幼少期に凄惨な虐待を受けてきたことを明かしたかいとさん 写真はインスタグラムより

 暴力も日常だった。小1のある日、母に階段から引きずりおろされ、粉砕骨折。「自分で勝手に落ちたことにしなさい」と口止めされたうえで、診察時間ギリギリにようやく病院へ連れて行かれた。学校に行こうとすれば「お前の給食費が無駄なんだ」と、唯一の食事である給食すら断たれることがあった……。

 転機は小6の夏祭りの夜だった。家族だけで祭りに出かけ、自分は連れて行ってもらえなかった。友人と祭りに出かけたかいとさんが帰ると、自宅の鍵はかけられていた。コンビニと深夜営業の書店を行き来するうち、店員が通報し、警察が駆けつける。

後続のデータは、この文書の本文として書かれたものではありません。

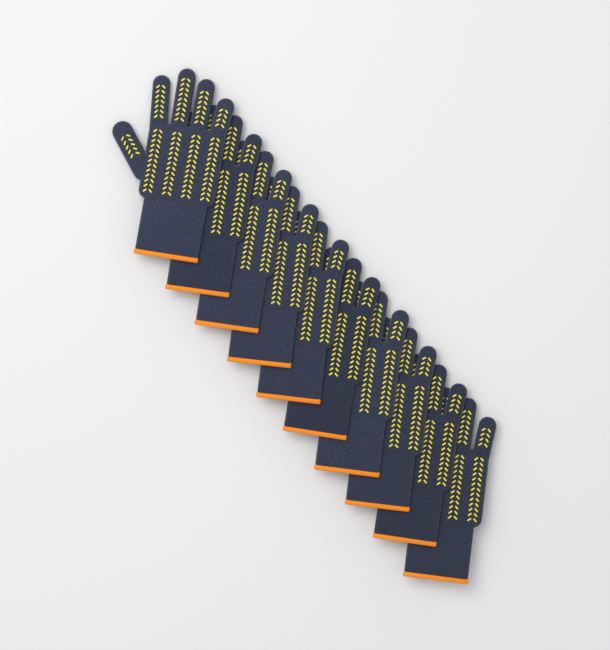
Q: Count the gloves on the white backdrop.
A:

 そのとき「もういいや」という気持ちになり、「家に帰りたくない」と告げたのだとか。照会の結果、児童福祉施設への入所履歴が判明し、その日のうちに保護された。

「それから、母が面会にきても面会拒否を貫きました」

 高3の夏には、母の離婚に反対したことをきっかけに私立高校の授業料を止められ、退学を余儀なくされた。都内難関大学安全圏の学力を持ちながら大学進学の道を絶たれた絶望は深く、「死んでしまってもいいかな」と本気で考えたという。

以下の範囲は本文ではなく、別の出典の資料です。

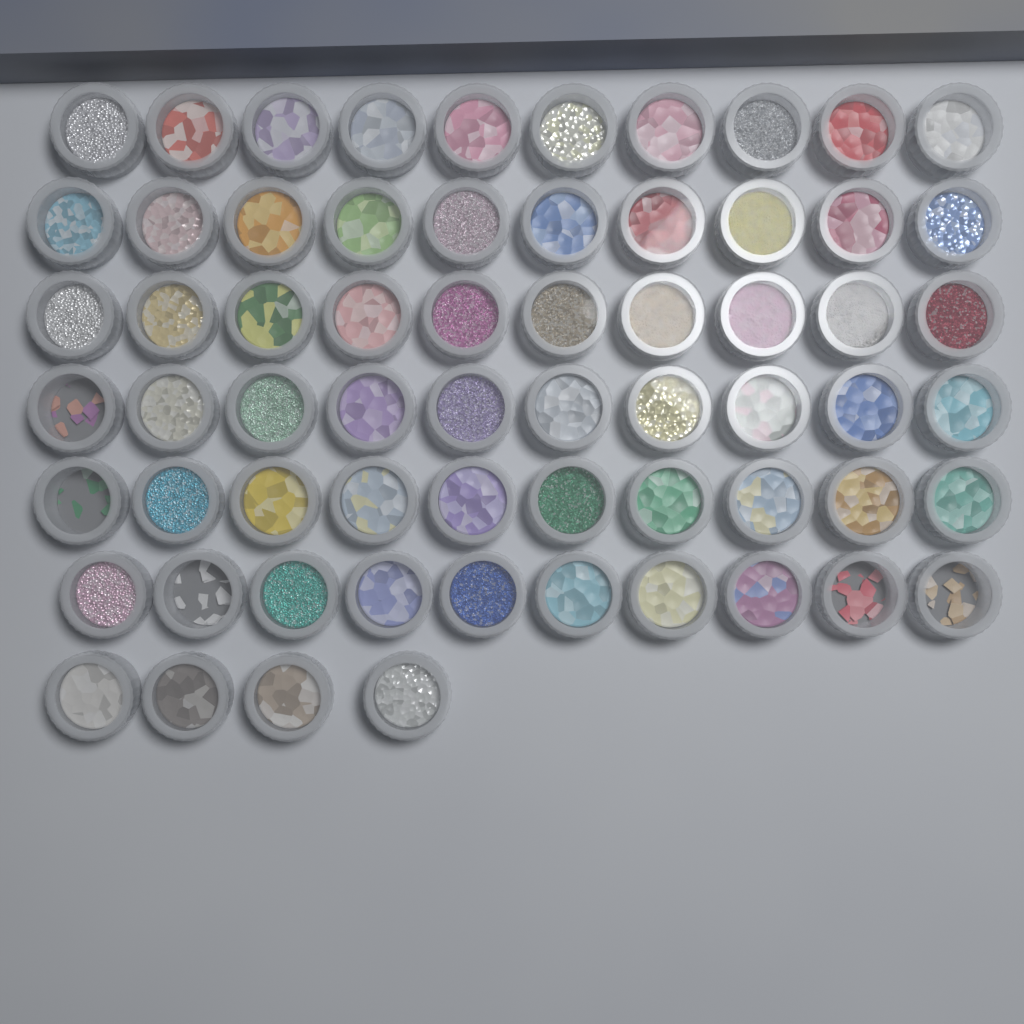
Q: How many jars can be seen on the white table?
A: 64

 それでも18歳で家を出て自立し、2025年5月には、末期がんで死の淵にあった母を妻・みうさんとともに見舞った。長年会っていなかった母に対し、かいとさんは「今もぜんぜん子どもを虐待する人の気持ちがわからない」と伝えた。母の反応は「そっかぁ」。面会中、謝罪の言葉は一度もなかったという。

結婚後に初めて会った義母の姿を振り返ったみうさん 写真はインスタグラムより

 現在、かいとさんは夫妻で動画を発信しながら、幸せな日々を更新し続けている。自身の過去を公にした理由について、彼はこう語った。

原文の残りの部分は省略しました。